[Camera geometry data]
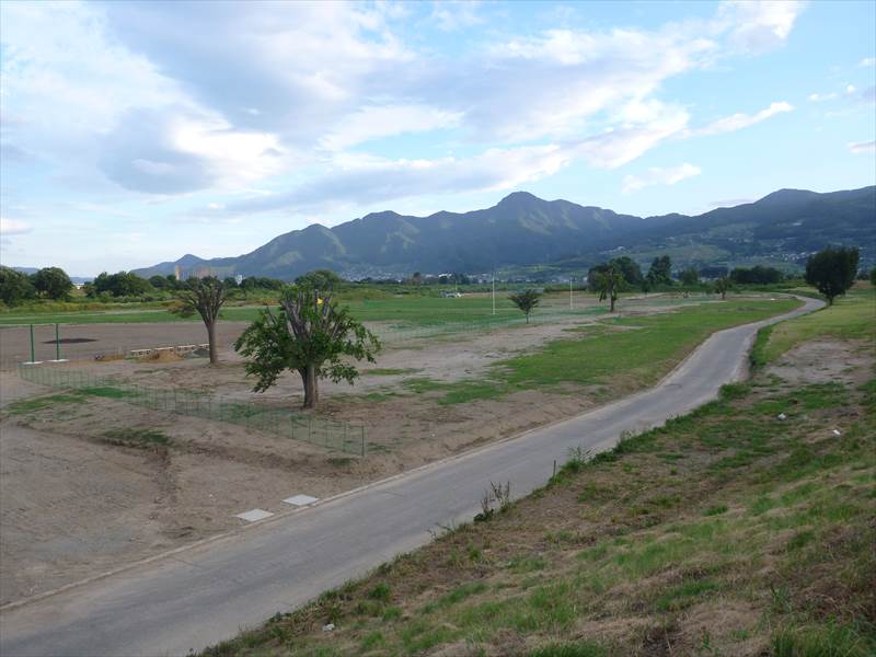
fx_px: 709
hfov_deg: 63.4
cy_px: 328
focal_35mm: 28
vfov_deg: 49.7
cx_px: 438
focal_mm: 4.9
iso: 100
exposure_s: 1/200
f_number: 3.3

ABOUT THIS TASK: Each entry above is to be written out again unchanged, apart from the pictures, which are left out.

EXERCISE SOLUTION:
fx_px: 709
hfov_deg: 63.4
cy_px: 328
focal_35mm: 28
vfov_deg: 49.7
cx_px: 438
focal_mm: 4.9
iso: 100
exposure_s: 1/200
f_number: 3.3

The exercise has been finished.